Task inputs
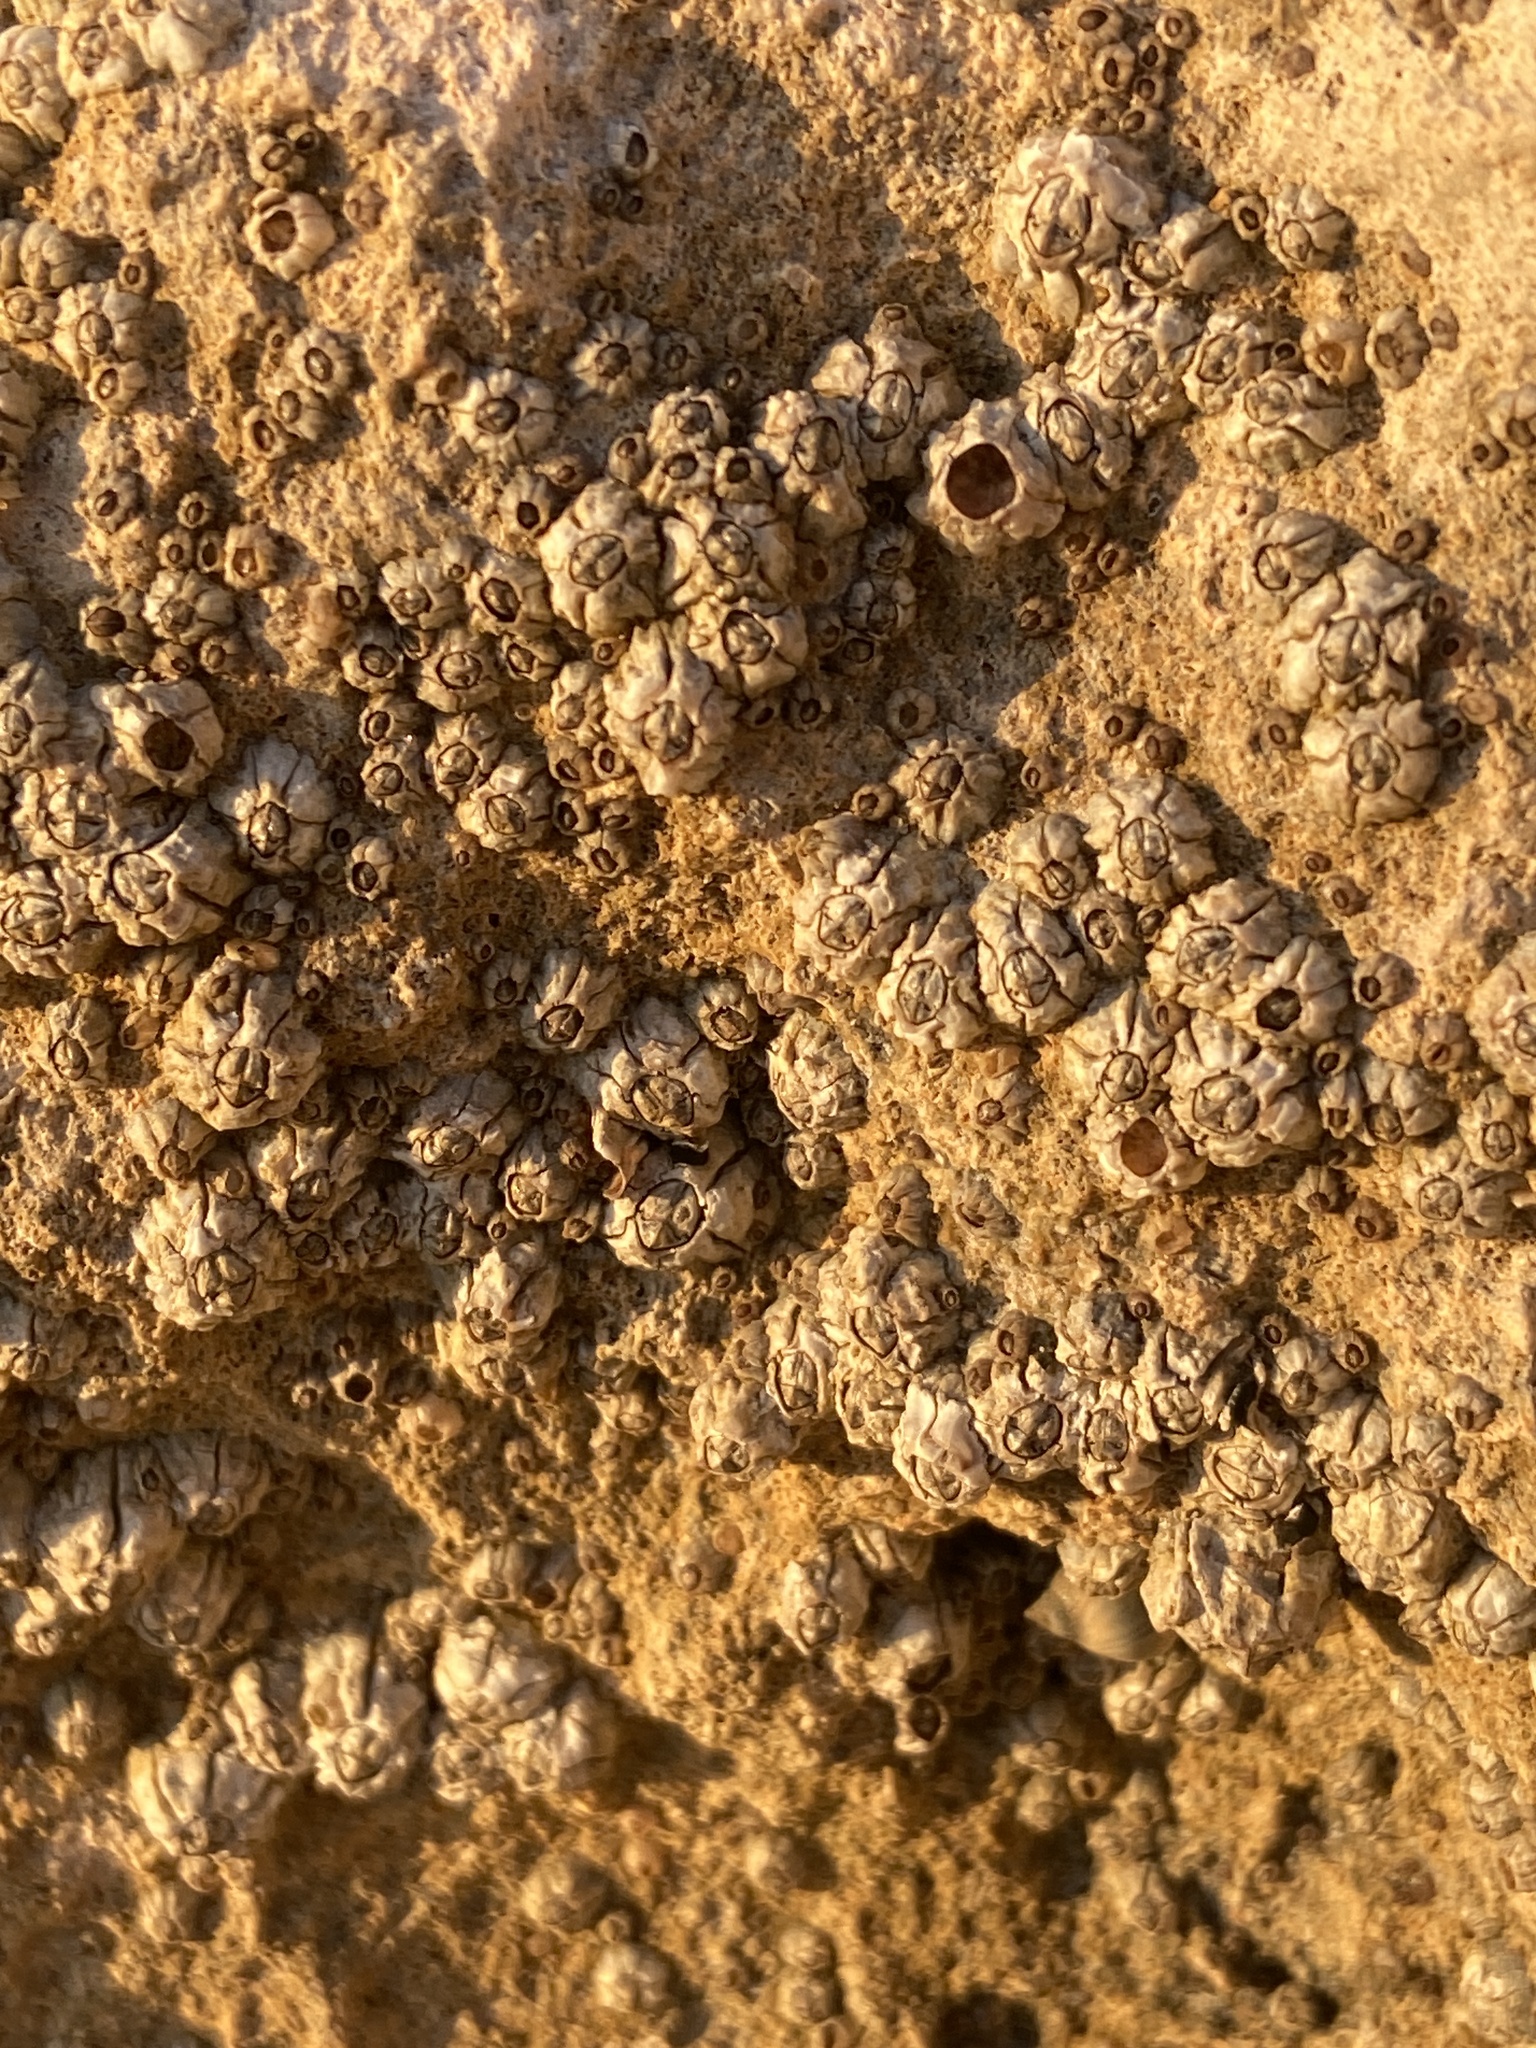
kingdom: Animalia
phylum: Arthropoda
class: Maxillopoda
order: Sessilia
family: Balanidae
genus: Perforatus
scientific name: Perforatus perforatus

What to do
Convert the lines above into a JSON list of strings, one string per line, with blank lines omitted. Leave the picture out of your answer.

Result of this task
[
  "kingdom: Animalia",
  "phylum: Arthropoda",
  "class: Maxillopoda",
  "order: Sessilia",
  "family: Balanidae",
  "genus: Perforatus",
  "scientific name: Perforatus perforatus"
]